Texto fornecido:

Registros feitos pelo Ligue 180 apontam crescimento expressivo de casos envolvendo perseguição virtual, exposição de imagens íntimas e outros crimes praticados no ambiente online
As denúncias de violência digital contra mulheres registraram um crescimento de 188% nos primeiros cinco meses de 2026, em comparação com o mesmo período do ano passado. Os dados são do Ministério das Mulheres, com base nos atendimentos realizados pela Central de Atendimento à Mulher — Ligue 180.
Entre janeiro e maio deste ano, foram contabilizadas 16.725 denúncias relacionadas a crimes praticados no ambiente digital, frente a 5.795 registros no mesmo período de 2025. Com esse aumento, a violência online passou a ocupar a quinta posição entre os contextos com maior número de denúncias recebidas pelo serviço.
De acordo com o ministério, a maioria dos registros foi realizada pelas próprias vítimas. Os dados indicam ainda que mulheres negras representam 48% das denunciantes, enquanto a faixa etária mais recorrente é a de 35 a 44 anos, que corresponde a 21,6% dos casos.
Para a ministra das Mulheres, Márcia Lopes, o crescimento está relacionado ao aumento da divulgação do canal e à ampliação do conhecimento sobre os diferentes tipos de violência que podem ser denunciados.
Segundo ela, muitas situações anteriormente não eram reconhecidas pelas vítimas como formas de violência, o que contribuía para a subnotificação dos casos.
As informações coletadas pelo Ligue 180 também têm servido como base para a formulação de políticas públicas direcionadas a grupos específicos. O ministério afirma que a análise dos dados permite identificar perfis mais vulneráveis e desenvolver estratégias de prevenção e acolhimento adequadas às diferentes realidades das mulheres brasileiras.

Instruções da tarefa: Copie, do texto sobre violência digital contra mulheres, o trecho que vai de "Entre janeiro e" até "recebidas pelo serviço.". As linhas não desempenham papel algum nesta tarefa.

[Entradas salvas]
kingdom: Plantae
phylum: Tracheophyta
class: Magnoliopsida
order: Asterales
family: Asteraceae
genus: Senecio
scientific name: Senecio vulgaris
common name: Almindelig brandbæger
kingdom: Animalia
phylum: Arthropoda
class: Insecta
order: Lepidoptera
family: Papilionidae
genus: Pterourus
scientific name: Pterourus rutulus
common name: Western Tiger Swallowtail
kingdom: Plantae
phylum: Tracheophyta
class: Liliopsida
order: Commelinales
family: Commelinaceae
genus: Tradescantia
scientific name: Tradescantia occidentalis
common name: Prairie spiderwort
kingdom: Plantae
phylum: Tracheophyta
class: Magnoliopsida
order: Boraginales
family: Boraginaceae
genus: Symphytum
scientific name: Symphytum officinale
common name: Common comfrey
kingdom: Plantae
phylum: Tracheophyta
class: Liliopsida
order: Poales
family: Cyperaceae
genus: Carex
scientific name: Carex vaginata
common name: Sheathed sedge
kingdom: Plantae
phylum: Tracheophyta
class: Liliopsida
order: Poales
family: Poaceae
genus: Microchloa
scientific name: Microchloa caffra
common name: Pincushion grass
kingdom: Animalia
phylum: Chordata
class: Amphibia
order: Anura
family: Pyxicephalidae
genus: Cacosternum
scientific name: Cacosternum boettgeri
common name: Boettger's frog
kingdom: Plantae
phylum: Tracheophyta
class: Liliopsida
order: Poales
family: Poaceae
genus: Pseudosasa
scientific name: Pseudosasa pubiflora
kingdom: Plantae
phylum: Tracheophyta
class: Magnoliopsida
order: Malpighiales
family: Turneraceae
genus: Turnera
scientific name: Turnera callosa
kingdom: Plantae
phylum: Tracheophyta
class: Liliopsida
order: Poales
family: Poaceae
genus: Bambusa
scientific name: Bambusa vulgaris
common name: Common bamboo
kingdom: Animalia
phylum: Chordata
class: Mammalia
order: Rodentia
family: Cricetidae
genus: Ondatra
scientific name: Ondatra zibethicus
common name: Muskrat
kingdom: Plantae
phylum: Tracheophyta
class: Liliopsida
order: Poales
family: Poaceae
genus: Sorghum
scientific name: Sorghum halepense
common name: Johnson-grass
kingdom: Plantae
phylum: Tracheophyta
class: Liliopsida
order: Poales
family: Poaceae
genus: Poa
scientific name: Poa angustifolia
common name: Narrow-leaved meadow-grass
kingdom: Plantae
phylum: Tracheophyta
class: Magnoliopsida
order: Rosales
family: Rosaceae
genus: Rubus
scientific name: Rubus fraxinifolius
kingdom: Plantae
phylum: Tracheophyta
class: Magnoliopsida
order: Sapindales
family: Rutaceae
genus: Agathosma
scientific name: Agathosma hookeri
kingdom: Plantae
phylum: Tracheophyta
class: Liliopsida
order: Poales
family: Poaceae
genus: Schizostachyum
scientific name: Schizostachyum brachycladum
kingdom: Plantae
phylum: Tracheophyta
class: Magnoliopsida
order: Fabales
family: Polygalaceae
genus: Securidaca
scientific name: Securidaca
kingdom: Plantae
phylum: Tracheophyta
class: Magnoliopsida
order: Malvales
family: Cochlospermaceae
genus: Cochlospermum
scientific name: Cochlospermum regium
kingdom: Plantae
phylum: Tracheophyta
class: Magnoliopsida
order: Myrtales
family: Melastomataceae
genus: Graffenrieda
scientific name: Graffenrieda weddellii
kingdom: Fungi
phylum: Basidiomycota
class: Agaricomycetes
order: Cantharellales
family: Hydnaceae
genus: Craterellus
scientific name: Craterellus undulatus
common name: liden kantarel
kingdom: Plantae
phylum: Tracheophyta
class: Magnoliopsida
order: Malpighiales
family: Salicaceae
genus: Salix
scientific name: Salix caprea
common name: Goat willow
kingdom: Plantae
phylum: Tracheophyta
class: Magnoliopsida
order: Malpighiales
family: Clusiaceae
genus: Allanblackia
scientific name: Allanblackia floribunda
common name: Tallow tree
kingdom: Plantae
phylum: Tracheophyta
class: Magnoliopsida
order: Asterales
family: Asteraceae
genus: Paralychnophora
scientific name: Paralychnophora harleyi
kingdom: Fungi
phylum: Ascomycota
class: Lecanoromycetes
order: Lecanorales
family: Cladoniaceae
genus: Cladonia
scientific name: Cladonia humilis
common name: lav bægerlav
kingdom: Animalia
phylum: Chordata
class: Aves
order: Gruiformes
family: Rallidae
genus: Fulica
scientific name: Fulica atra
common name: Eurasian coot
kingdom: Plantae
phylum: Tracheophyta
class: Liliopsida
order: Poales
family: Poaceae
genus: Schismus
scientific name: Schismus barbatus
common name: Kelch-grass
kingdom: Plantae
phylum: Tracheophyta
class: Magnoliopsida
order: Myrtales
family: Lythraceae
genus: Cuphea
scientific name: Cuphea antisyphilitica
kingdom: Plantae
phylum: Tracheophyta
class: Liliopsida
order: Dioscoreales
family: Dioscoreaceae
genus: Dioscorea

Resposta redigida:
Entre janeiro e maio deste ano, foram contabilizadas 16.725 denúncias relacionadas a crimes praticados no ambiente digital, frente a 5.795 registros no mesmo período de 2025. Com esse aumento, a violência online passou a ocupar a quinta posição entre os contextos com maior número de denúncias recebidas pelo serviço.